The answer must be an exact copy of the entries that follow, with all images removed.
Top of Data for review
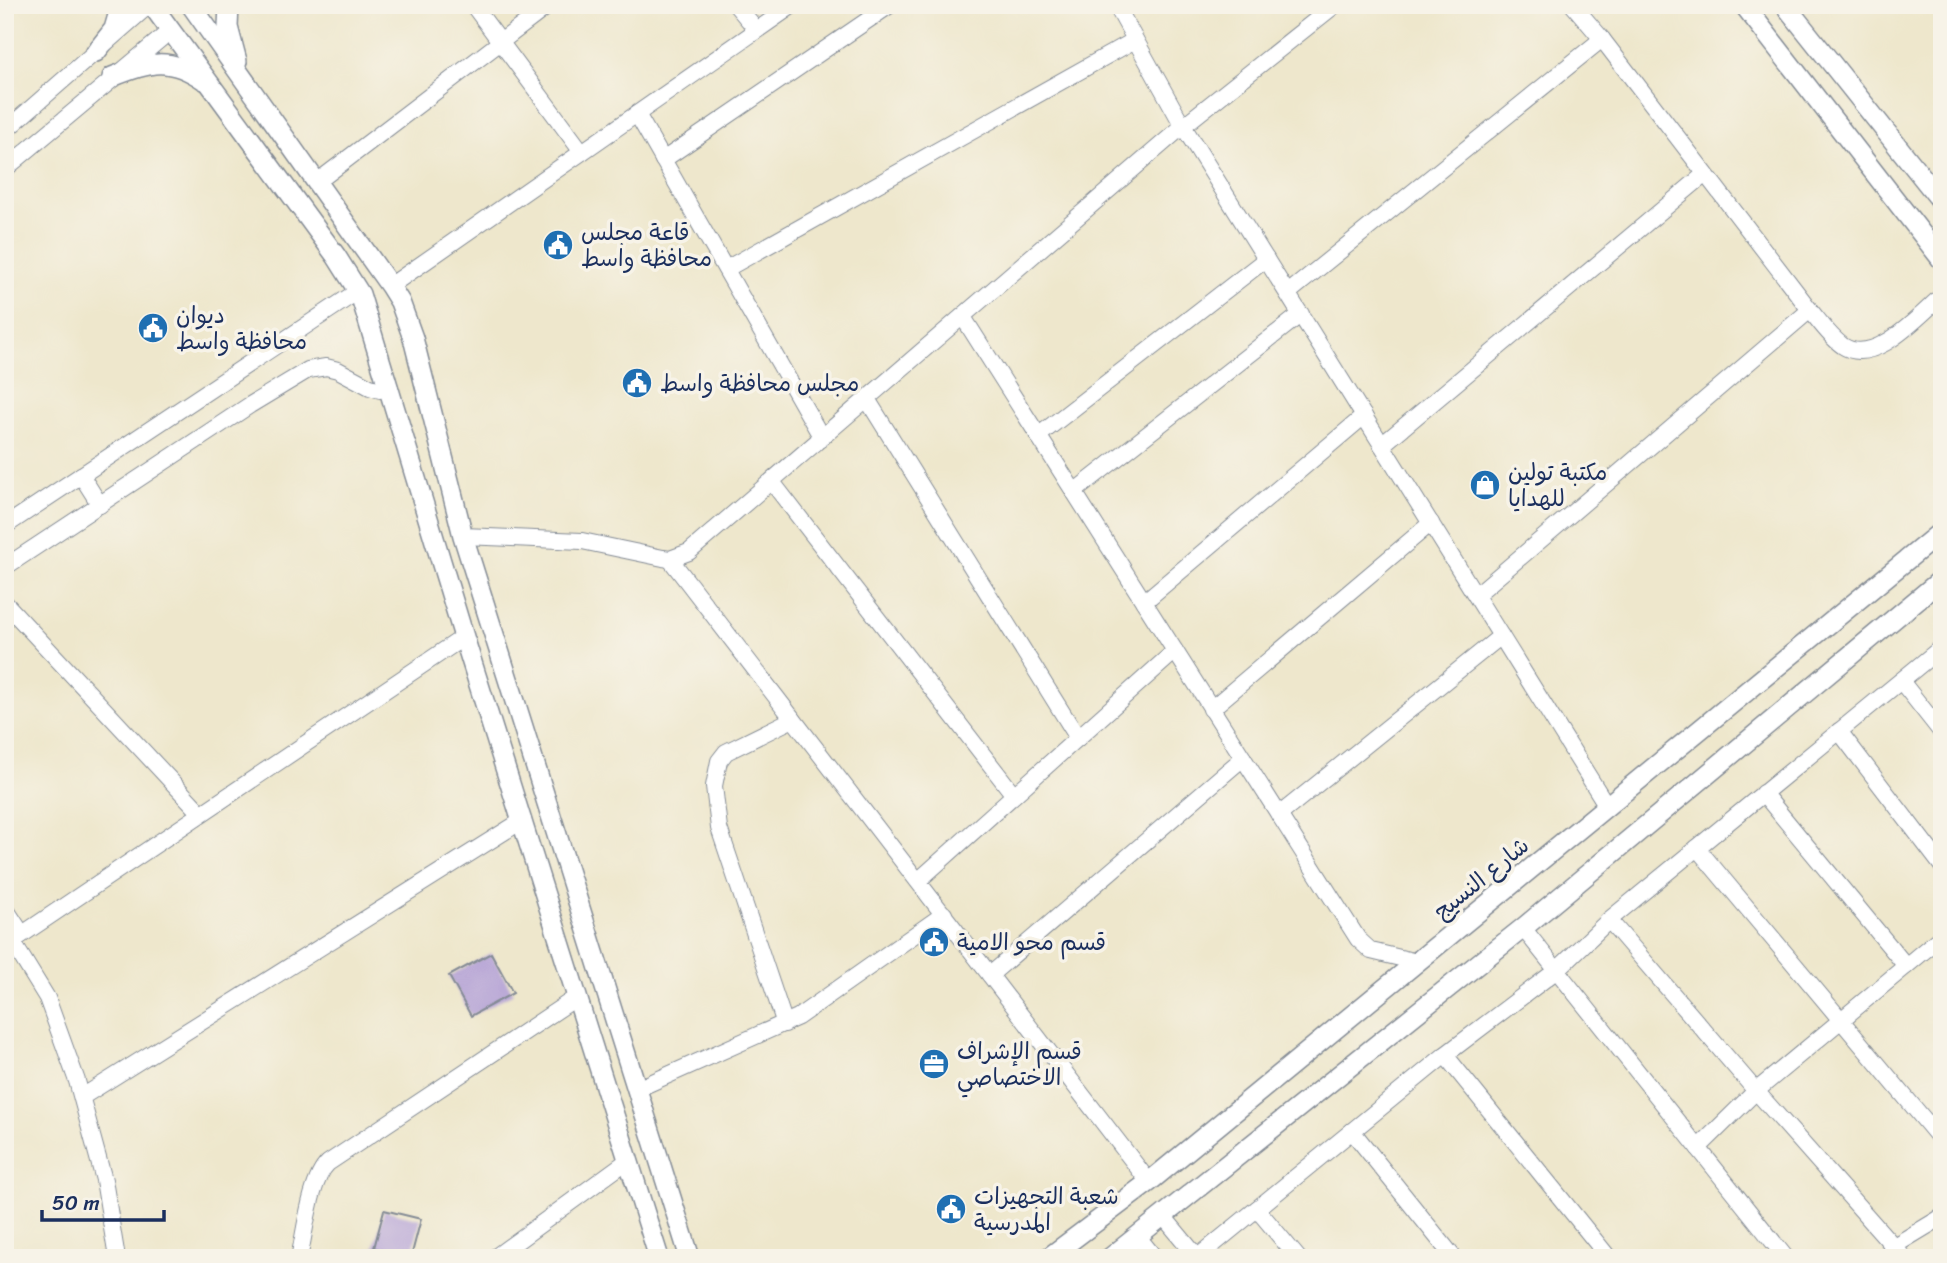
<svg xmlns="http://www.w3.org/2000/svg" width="1947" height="1263" font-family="Sriracha,'Playpen Sans Arabic',sans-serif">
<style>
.building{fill:#bbaad7}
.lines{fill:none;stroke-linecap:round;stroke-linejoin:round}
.minor-casing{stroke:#848b95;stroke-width:18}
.major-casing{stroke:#848b95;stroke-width:22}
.minor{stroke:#fff;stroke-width:16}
.major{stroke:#fff;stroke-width:19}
.labels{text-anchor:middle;stroke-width:7;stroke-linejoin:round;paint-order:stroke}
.poi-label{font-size:23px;fill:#1b2f5e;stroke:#f7f3e8;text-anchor:start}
.street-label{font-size:23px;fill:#1b2f5e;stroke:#f7f3e8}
</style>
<rect width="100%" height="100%" fill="#f7f3e8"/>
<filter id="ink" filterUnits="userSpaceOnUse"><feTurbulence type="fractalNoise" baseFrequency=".0143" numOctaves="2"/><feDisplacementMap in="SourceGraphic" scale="14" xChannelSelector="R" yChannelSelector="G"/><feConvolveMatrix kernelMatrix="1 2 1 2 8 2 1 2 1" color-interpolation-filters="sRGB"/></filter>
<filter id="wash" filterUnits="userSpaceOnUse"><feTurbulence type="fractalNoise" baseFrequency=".00686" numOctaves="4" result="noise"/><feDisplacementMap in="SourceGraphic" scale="28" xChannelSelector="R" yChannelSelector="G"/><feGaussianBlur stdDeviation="1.57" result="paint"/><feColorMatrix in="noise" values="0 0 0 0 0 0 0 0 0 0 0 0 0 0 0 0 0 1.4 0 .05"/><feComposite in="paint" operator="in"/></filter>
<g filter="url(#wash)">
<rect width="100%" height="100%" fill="#eee7cc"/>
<g id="blocks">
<g class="building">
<polygon points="491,953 513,993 471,1016 449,976"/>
<polygon points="384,1210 421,1219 411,1257 374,1248"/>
</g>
</g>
</g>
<g filter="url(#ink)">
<use href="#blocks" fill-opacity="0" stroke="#848b95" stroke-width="2"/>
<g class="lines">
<g class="minor-casing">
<g id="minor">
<polyline points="473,5 582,152"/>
<polyline points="736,5 757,30"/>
<polyline points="1116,5 1183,126 1607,806"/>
<path d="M1573,5l29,34 208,271c10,12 20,27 33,36 32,21 76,-31 99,-50"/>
<polyline points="637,114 822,438"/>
<polyline points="5,131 149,5"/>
<polyline points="663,160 890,5"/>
<polyline points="5,169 170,31"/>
<polyline points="317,182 549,5"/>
<polyline points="726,269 1135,40"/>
<polyline points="390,286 793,5"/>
<polyline points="1288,293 1602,39"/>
<polyline points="963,317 1358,939 1371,951 1417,962"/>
<polyline points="867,399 1078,738"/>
<polyline points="1038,436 1266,259"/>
<polyline points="1382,445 1705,174"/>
<polyline points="81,475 100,505"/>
<polyline points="772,482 1014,795"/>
<polyline points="1074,492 1301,314"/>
<polyline points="5,526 358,291"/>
<polyline points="463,536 582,541 663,558 670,559 689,552 1183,126 1335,5"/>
<polyline points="670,559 1149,1182"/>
<polyline points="5,567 250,405 308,370 326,367 338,370 370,387 380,390 390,388"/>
<polyline points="1476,595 1810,310"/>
<polyline points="1144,602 1364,416"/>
<polyline points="5,603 200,812"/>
<polyline points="1901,681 1942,733"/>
<polyline points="1211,709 1431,523"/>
<polyline points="1839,731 1942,866"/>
<polyline points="1763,793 1906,966"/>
<polyline points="1279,815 1501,636"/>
<polyline points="1697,848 1942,1141"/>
<polyline points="918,881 1175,651"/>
<polyline points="5,908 22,934"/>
<polyline points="1609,920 1756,1091 1904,1258"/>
<polyline points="1523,928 1786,1258"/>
<polyline points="12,941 47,998 77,1081 104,1180 117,1258"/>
<polyline points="5,946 464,637"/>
<polyline points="990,975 1243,758"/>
<polyline points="785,1024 719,828 714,786 719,761 726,752 793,719"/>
<polyline points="1445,1055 1609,1258"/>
<polyline points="637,1089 798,1017 944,914"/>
<polyline points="82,1097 523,820"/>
<polyline points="1352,1131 1454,1258"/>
<polyline points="1698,1148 1756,1091 1942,936"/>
<polyline points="1257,1209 1298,1258"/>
<polyline points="1163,1216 1198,1258"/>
<polyline points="1138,1237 1155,1258"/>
<polyline points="1198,1257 1445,1055 1557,970 1609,920 1942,647"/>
<path d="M299,1258c6,-25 11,-78 29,-95l249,-166"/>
<polyline points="494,1258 627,1161"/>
<polyline points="1885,1258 1894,1246 1942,1217"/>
</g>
</g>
<g class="major-casing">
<g id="major">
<polyline points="152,5 336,256 360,294 464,637 659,1258"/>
<polyline points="191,5 390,286 400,302 413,338 463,536 690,1258"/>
<polyline points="229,5 228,27 237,61"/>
<polyline points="1744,5 1942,260"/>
<polyline points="1785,5 1942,202"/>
<polyline points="96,52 114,29 121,5"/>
<path d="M112,77c37,-15 57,-21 92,3"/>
<polyline points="1048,1258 1149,1182 1942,531"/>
<polyline points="1110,1258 1523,928 1942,579"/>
</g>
</g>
<use href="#minor" class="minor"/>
<use href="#major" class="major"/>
</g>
</g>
<defs>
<g id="civic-disc" transform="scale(1.575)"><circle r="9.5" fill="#1f6fb2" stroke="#f7f3e8"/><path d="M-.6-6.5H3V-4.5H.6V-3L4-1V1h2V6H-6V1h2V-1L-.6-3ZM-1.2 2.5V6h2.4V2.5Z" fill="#fff"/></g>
<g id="shop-disc" transform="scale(1.575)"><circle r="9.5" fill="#1f6fb2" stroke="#f7f3e8"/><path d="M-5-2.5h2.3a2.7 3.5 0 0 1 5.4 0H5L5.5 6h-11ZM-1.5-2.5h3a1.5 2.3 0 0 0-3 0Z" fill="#fff"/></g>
<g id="office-disc" transform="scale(1.575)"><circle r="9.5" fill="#1f6fb2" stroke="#f7f3e8"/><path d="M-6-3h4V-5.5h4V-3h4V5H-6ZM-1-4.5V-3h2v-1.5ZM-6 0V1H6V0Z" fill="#fff"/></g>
</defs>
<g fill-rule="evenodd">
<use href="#civic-disc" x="558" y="245"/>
<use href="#civic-disc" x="153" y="328"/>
<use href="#civic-disc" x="637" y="383"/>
<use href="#shop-disc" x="1485" y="485"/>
<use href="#civic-disc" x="934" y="942"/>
<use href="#office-disc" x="934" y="1064"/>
<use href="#civic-disc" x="951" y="1209"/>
</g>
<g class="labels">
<g class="poi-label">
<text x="581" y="240">قاعة مجلس<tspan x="581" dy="26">محافظة واسط</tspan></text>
<text x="176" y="323">ديوان<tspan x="176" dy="26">محافظة واسط</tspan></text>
<text x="660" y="391">مجلس محافظة واسط</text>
<text x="1508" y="480">مكتبة تولين<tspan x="1508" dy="26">للهدايا</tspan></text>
<text x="957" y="950">قسم محو الامية</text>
<text x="957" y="1059">قسم الإشراف<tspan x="957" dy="26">الاختصاصي</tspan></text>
<text x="974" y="1204">شعبة التجهيزات<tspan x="974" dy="26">المدرسية</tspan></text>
</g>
<g class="street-label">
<text transform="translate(1481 878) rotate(-39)" y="8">شارع النسيج</text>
</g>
</g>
<rect width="1947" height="1263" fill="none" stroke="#f7f3e8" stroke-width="28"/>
<path d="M42 1210v10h122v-10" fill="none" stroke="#1b2f5e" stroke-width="3.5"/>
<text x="52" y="1210" font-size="21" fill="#1b2f5e" stroke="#f7f3e8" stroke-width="5" paint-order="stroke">50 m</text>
</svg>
Bottom of Data for review
__Exercise output__:
<svg xmlns="http://www.w3.org/2000/svg" width="1947" height="1263" font-family="Sriracha,'Playpen Sans Arabic',sans-serif">
<style>
.building{fill:#bbaad7}
.lines{fill:none;stroke-linecap:round;stroke-linejoin:round}
.minor-casing{stroke:#848b95;stroke-width:18}
.major-casing{stroke:#848b95;stroke-width:22}
.minor{stroke:#fff;stroke-width:16}
.major{stroke:#fff;stroke-width:19}
.labels{text-anchor:middle;stroke-width:7;stroke-linejoin:round;paint-order:stroke}
.poi-label{font-size:23px;fill:#1b2f5e;stroke:#f7f3e8;text-anchor:start}
.street-label{font-size:23px;fill:#1b2f5e;stroke:#f7f3e8}
</style>
<rect width="100%" height="100%" fill="#f7f3e8"/>
<filter id="ink" filterUnits="userSpaceOnUse"><feTurbulence type="fractalNoise" baseFrequency=".0143" numOctaves="2"/><feDisplacementMap in="SourceGraphic" scale="14" xChannelSelector="R" yChannelSelector="G"/><feConvolveMatrix kernelMatrix="1 2 1 2 8 2 1 2 1" color-interpolation-filters="sRGB"/></filter>
<filter id="wash" filterUnits="userSpaceOnUse"><feTurbulence type="fractalNoise" baseFrequency=".00686" numOctaves="4" result="noise"/><feDisplacementMap in="SourceGraphic" scale="28" xChannelSelector="R" yChannelSelector="G"/><feGaussianBlur stdDeviation="1.57" result="paint"/><feColorMatrix in="noise" values="0 0 0 0 0 0 0 0 0 0 0 0 0 0 0 0 0 1.4 0 .05"/><feComposite in="paint" operator="in"/></filter>
<g filter="url(#wash)">
<rect width="100%" height="100%" fill="#eee7cc"/>
<g id="blocks">
<g class="building">
<polygon points="491,953 513,993 471,1016 449,976"/>
<polygon points="384,1210 421,1219 411,1257 374,1248"/>
</g>
</g>
</g>
<g filter="url(#ink)">
<use href="#blocks" fill-opacity="0" stroke="#848b95" stroke-width="2"/>
<g class="lines">
<g class="minor-casing">
<g id="minor">
<polyline points="473,5 582,152"/>
<polyline points="736,5 757,30"/>
<polyline points="1116,5 1183,126 1607,806"/>
<path d="M1573,5l29,34 208,271c10,12 20,27 33,36 32,21 76,-31 99,-50"/>
<polyline points="637,114 822,438"/>
<polyline points="5,131 149,5"/>
<polyline points="663,160 890,5"/>
<polyline points="5,169 170,31"/>
<polyline points="317,182 549,5"/>
<polyline points="726,269 1135,40"/>
<polyline points="390,286 793,5"/>
<polyline points="1288,293 1602,39"/>
<polyline points="963,317 1358,939 1371,951 1417,962"/>
<polyline points="867,399 1078,738"/>
<polyline points="1038,436 1266,259"/>
<polyline points="1382,445 1705,174"/>
<polyline points="81,475 100,505"/>
<polyline points="772,482 1014,795"/>
<polyline points="1074,492 1301,314"/>
<polyline points="5,526 358,291"/>
<polyline points="463,536 582,541 663,558 670,559 689,552 1183,126 1335,5"/>
<polyline points="670,559 1149,1182"/>
<polyline points="5,567 250,405 308,370 326,367 338,370 370,387 380,390 390,388"/>
<polyline points="1476,595 1810,310"/>
<polyline points="1144,602 1364,416"/>
<polyline points="5,603 200,812"/>
<polyline points="1901,681 1942,733"/>
<polyline points="1211,709 1431,523"/>
<polyline points="1839,731 1942,866"/>
<polyline points="1763,793 1906,966"/>
<polyline points="1279,815 1501,636"/>
<polyline points="1697,848 1942,1141"/>
<polyline points="918,881 1175,651"/>
<polyline points="5,908 22,934"/>
<polyline points="1609,920 1756,1091 1904,1258"/>
<polyline points="1523,928 1786,1258"/>
<polyline points="12,941 47,998 77,1081 104,1180 117,1258"/>
<polyline points="5,946 464,637"/>
<polyline points="990,975 1243,758"/>
<polyline points="785,1024 719,828 714,786 719,761 726,752 793,719"/>
<polyline points="1445,1055 1609,1258"/>
<polyline points="637,1089 798,1017 944,914"/>
<polyline points="82,1097 523,820"/>
<polyline points="1352,1131 1454,1258"/>
<polyline points="1698,1148 1756,1091 1942,936"/>
<polyline points="1257,1209 1298,1258"/>
<polyline points="1163,1216 1198,1258"/>
<polyline points="1138,1237 1155,1258"/>
<polyline points="1198,1257 1445,1055 1557,970 1609,920 1942,647"/>
<path d="M299,1258c6,-25 11,-78 29,-95l249,-166"/>
<polyline points="494,1258 627,1161"/>
<polyline points="1885,1258 1894,1246 1942,1217"/>
</g>
</g>
<g class="major-casing">
<g id="major">
<polyline points="152,5 336,256 360,294 464,637 659,1258"/>
<polyline points="191,5 390,286 400,302 413,338 463,536 690,1258"/>
<polyline points="229,5 228,27 237,61"/>
<polyline points="1744,5 1942,260"/>
<polyline points="1785,5 1942,202"/>
<polyline points="96,52 114,29 121,5"/>
<path d="M112,77c37,-15 57,-21 92,3"/>
<polyline points="1048,1258 1149,1182 1942,531"/>
<polyline points="1110,1258 1523,928 1942,579"/>
</g>
</g>
<use href="#minor" class="minor"/>
<use href="#major" class="major"/>
</g>
</g>
<defs>
<g id="civic-disc" transform="scale(1.575)"><circle r="9.5" fill="#1f6fb2" stroke="#f7f3e8"/><path d="M-.6-6.5H3V-4.5H.6V-3L4-1V1h2V6H-6V1h2V-1L-.6-3ZM-1.2 2.5V6h2.4V2.5Z" fill="#fff"/></g>
<g id="shop-disc" transform="scale(1.575)"><circle r="9.5" fill="#1f6fb2" stroke="#f7f3e8"/><path d="M-5-2.5h2.3a2.7 3.5 0 0 1 5.4 0H5L5.5 6h-11ZM-1.5-2.5h3a1.5 2.3 0 0 0-3 0Z" fill="#fff"/></g>
<g id="office-disc" transform="scale(1.575)"><circle r="9.5" fill="#1f6fb2" stroke="#f7f3e8"/><path d="M-6-3h4V-5.5h4V-3h4V5H-6ZM-1-4.5V-3h2v-1.5ZM-6 0V1H6V0Z" fill="#fff"/></g>
</defs>
<g fill-rule="evenodd">
<use href="#civic-disc" x="558" y="245"/>
<use href="#civic-disc" x="153" y="328"/>
<use href="#civic-disc" x="637" y="383"/>
<use href="#shop-disc" x="1485" y="485"/>
<use href="#civic-disc" x="934" y="942"/>
<use href="#office-disc" x="934" y="1064"/>
<use href="#civic-disc" x="951" y="1209"/>
</g>
<g class="labels">
<g class="poi-label">
<text x="581" y="240">قاعة مجلس<tspan x="581" dy="26">محافظة واسط</tspan></text>
<text x="176" y="323">ديوان<tspan x="176" dy="26">محافظة واسط</tspan></text>
<text x="660" y="391">مجلس محافظة واسط</text>
<text x="1508" y="480">مكتبة تولين<tspan x="1508" dy="26">للهدايا</tspan></text>
<text x="957" y="950">قسم محو الامية</text>
<text x="957" y="1059">قسم الإشراف<tspan x="957" dy="26">الاختصاصي</tspan></text>
<text x="974" y="1204">شعبة التجهيزات<tspan x="974" dy="26">المدرسية</tspan></text>
</g>
<g class="street-label">
<text transform="translate(1481 878) rotate(-39)" y="8">شارع النسيج</text>
</g>
</g>
<rect width="1947" height="1263" fill="none" stroke="#f7f3e8" stroke-width="28"/>
<path d="M42 1210v10h122v-10" fill="none" stroke="#1b2f5e" stroke-width="3.5"/>
<text x="52" y="1210" font-size="21" fill="#1b2f5e" stroke="#f7f3e8" stroke-width="5" paint-order="stroke">50 m</text>
</svg>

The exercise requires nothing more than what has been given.